Świadczą o tym chociażby słowa wypowiadane przez płocczanki przed tą konfrontacją:
– Do Gliwic nie jadę pierwszy raz, tam zawsze gra się trudno. Śląski temperament i charaktery tamtejszych zawodniczek są dla wielu wzorem do naśladowania, ponieważ właśnie tak powinno się angażować w sport. Jednak my też mamy swoje atuty i jestem pewna, że zostawimy na parkiecie serce płuca i litry potu, tak aby po meczu spojrzeć na wynik z podniesionym czołem. Nie ważne jednak co tam się wydarzy, ważne by każda z nas po meczu powiedziała sobie, że dałyśmy z siebie 120%. Reszta nie ma znaczenia. Przed sezonem mało kto mówił, że możemy powalczyć o wygranie ligi, a co dopiero o barażach… Wiemy, że nie będzie łatwo, ale w sporcie nigdy nie jest łatwo! – powiedziała jedna z bardziej doświadczonych zawodniczek Jutrzenki, bramkarka Marta Pietrzak.

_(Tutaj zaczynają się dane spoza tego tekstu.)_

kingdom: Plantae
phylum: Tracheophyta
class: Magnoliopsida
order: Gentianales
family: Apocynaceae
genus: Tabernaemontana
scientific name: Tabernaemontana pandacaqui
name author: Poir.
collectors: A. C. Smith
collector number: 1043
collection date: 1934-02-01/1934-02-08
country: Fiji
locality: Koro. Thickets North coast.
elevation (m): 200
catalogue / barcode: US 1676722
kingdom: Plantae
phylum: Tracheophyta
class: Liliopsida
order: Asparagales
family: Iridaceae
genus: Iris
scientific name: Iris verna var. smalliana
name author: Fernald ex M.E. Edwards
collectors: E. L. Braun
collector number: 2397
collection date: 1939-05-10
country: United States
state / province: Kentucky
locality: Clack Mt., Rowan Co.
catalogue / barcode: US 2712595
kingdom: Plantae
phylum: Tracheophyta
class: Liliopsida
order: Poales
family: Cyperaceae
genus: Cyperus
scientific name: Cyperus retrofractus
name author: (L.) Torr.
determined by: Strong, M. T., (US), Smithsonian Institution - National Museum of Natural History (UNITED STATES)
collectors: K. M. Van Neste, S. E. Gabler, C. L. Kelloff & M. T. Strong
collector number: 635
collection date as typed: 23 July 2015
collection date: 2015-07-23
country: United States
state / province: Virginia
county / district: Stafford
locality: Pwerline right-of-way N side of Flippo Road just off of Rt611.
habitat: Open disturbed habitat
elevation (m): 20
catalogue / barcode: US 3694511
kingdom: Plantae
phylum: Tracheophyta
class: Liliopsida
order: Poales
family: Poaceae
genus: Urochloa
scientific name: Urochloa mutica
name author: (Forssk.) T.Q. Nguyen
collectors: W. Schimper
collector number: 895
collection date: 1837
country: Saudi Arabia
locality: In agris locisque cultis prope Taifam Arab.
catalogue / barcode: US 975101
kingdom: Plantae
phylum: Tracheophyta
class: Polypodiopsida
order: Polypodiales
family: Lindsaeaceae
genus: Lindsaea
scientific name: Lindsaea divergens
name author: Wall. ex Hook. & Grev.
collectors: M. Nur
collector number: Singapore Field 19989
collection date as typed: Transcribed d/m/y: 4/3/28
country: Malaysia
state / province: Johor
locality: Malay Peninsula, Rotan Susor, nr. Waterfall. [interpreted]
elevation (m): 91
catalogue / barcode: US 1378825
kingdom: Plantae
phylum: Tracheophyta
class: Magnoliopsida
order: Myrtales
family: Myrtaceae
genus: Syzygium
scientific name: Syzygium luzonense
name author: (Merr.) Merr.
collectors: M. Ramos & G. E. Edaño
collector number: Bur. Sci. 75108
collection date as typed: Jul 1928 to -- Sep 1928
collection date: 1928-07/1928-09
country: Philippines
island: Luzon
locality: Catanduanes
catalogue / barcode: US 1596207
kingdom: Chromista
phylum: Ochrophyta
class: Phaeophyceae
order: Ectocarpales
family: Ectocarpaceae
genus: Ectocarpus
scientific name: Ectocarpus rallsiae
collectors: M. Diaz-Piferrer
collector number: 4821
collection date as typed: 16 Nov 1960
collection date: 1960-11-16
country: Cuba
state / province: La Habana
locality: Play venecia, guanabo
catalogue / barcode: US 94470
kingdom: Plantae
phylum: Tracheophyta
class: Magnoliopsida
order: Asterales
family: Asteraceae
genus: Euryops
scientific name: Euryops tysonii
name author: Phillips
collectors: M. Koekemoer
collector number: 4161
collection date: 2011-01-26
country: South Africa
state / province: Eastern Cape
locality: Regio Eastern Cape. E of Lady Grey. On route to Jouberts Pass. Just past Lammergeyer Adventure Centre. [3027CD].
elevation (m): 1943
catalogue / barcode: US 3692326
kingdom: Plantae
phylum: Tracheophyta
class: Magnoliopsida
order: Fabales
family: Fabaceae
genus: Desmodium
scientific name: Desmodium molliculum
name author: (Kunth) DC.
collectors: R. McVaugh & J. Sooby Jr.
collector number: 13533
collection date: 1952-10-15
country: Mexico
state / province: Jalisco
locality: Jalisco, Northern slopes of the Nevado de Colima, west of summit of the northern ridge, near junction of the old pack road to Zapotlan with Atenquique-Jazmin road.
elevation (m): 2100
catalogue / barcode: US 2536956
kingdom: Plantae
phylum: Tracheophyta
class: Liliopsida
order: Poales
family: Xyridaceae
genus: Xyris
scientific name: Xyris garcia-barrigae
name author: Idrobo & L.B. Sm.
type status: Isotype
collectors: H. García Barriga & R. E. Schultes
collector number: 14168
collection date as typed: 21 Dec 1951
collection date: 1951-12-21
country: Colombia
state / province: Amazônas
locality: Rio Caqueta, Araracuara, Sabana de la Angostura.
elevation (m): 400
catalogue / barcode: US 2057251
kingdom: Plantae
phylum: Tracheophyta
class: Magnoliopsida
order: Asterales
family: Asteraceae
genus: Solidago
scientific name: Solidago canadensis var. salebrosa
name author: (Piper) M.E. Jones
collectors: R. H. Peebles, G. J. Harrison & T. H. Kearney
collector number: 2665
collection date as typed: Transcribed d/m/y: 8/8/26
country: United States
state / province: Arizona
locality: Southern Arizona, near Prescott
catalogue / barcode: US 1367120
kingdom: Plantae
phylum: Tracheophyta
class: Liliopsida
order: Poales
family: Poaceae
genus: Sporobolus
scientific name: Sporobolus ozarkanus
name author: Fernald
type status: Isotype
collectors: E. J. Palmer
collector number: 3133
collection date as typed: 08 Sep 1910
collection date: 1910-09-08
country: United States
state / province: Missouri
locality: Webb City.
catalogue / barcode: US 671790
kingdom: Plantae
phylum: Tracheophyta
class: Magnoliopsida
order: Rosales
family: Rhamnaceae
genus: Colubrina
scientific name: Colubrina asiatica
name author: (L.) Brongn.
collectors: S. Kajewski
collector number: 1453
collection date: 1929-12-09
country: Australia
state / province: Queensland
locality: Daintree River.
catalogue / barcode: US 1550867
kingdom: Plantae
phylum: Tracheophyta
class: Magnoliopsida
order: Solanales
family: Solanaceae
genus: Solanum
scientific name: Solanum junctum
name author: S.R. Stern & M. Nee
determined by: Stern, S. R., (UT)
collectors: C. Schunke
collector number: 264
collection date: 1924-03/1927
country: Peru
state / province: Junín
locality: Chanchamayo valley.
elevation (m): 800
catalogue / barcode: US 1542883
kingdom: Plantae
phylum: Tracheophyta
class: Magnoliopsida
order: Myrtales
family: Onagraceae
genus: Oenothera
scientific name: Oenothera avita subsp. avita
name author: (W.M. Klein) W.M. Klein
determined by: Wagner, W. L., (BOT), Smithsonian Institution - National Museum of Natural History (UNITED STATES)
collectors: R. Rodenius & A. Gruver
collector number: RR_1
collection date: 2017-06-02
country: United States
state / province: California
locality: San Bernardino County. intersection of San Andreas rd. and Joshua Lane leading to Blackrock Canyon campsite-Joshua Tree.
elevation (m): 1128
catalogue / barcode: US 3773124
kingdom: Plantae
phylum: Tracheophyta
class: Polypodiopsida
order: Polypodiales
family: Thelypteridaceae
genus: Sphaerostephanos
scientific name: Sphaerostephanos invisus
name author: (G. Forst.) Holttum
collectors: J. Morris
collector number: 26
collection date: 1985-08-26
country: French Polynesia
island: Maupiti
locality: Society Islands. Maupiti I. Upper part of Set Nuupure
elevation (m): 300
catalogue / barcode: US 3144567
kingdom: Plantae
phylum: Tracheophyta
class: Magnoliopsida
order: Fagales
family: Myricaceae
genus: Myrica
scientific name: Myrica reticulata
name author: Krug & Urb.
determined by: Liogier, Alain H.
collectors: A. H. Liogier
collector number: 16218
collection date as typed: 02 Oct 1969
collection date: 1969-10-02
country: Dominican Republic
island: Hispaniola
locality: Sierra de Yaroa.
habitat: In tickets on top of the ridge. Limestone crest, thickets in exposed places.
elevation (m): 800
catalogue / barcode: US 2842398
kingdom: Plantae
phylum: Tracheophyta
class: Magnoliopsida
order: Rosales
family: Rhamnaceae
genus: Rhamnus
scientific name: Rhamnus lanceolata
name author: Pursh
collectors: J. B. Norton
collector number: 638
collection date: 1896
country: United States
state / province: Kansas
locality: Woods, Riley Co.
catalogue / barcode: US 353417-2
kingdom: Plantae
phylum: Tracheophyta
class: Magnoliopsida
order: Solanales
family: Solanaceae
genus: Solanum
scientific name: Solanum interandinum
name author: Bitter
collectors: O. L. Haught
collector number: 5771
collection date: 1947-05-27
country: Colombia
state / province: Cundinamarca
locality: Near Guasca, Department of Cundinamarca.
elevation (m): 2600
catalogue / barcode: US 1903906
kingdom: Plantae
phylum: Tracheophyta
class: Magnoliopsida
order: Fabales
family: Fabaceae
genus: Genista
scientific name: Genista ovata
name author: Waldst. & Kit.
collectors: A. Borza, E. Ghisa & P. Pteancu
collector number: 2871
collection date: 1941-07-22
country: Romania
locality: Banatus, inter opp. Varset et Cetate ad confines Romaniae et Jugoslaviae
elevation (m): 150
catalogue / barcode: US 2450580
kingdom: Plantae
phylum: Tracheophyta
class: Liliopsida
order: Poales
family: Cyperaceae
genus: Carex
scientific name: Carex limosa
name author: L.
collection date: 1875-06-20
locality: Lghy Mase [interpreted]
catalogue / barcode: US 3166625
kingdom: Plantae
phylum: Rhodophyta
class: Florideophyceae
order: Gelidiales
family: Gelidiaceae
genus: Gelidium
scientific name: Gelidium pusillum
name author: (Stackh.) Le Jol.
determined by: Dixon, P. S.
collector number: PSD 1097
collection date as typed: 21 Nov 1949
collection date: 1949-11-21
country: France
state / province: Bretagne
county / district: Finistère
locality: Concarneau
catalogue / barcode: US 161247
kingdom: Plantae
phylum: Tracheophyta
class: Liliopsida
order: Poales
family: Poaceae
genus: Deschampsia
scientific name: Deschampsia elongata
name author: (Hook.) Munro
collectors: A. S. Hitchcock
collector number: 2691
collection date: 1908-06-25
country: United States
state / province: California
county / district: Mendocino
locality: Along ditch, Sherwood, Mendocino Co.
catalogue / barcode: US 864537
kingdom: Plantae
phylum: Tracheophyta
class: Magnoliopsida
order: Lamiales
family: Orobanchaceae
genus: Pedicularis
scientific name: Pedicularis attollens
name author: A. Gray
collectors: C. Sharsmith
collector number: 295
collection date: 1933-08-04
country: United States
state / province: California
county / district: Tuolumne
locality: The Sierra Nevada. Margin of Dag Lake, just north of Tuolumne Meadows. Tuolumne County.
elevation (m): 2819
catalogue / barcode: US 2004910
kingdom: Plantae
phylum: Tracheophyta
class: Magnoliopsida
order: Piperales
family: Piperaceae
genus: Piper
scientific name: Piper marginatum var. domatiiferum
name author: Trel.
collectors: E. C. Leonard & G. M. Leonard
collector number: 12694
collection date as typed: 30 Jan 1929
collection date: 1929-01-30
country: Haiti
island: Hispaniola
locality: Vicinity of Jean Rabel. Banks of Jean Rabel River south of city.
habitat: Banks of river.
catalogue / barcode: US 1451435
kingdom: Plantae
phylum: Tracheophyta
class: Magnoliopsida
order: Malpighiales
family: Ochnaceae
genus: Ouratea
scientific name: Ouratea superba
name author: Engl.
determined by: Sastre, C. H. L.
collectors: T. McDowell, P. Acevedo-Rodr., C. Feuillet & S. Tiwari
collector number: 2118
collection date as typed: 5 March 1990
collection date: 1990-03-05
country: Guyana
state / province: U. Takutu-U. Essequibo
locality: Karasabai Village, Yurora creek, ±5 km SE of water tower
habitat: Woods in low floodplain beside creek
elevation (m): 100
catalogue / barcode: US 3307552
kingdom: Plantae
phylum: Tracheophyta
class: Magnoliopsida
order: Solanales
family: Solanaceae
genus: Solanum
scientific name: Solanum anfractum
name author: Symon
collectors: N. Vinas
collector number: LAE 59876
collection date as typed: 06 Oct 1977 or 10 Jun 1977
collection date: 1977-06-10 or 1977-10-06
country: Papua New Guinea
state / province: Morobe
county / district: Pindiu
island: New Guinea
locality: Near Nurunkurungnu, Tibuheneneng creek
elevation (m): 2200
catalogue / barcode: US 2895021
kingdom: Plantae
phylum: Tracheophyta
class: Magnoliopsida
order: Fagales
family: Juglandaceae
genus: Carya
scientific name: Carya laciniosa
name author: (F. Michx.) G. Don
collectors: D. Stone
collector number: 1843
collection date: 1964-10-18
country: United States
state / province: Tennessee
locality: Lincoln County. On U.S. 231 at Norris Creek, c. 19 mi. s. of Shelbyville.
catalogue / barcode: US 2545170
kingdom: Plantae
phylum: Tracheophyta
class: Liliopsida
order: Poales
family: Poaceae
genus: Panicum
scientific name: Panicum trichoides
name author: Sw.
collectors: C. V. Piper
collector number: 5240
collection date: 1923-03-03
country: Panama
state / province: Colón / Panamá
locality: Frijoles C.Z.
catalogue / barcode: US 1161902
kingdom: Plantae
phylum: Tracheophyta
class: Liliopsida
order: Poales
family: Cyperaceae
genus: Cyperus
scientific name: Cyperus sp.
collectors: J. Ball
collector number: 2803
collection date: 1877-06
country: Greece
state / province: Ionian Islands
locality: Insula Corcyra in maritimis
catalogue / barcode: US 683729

– Sośnica Gliwice, to z pewnością najmocniejszy przeciwnik na jakiego mogłyśmy trafić. Ale to nie oznacza, że Jutrzenka się podda i zrobi sobie weekendowy wypad do Gliwic. Jedziemy z nastawieniem walki i dania z siebie wszystkiego. To są ostatnie dwa mecze w tym sezonie i już nie ma kalkulacji, czy też rozmyślań. Ten czas minął! Teraz musimy po prostu pokazać tzw. „płocki charakter”, którego z pewnością w tych dwóch meczach nam nie zabraknie. Przeciwnik jest bardzo mocny, ale Jutrzenka zawsze walczy do upadłego. Trzymajcie za nas kciuki! – dodała płocka skrzydłowa, Paulina Zaremba.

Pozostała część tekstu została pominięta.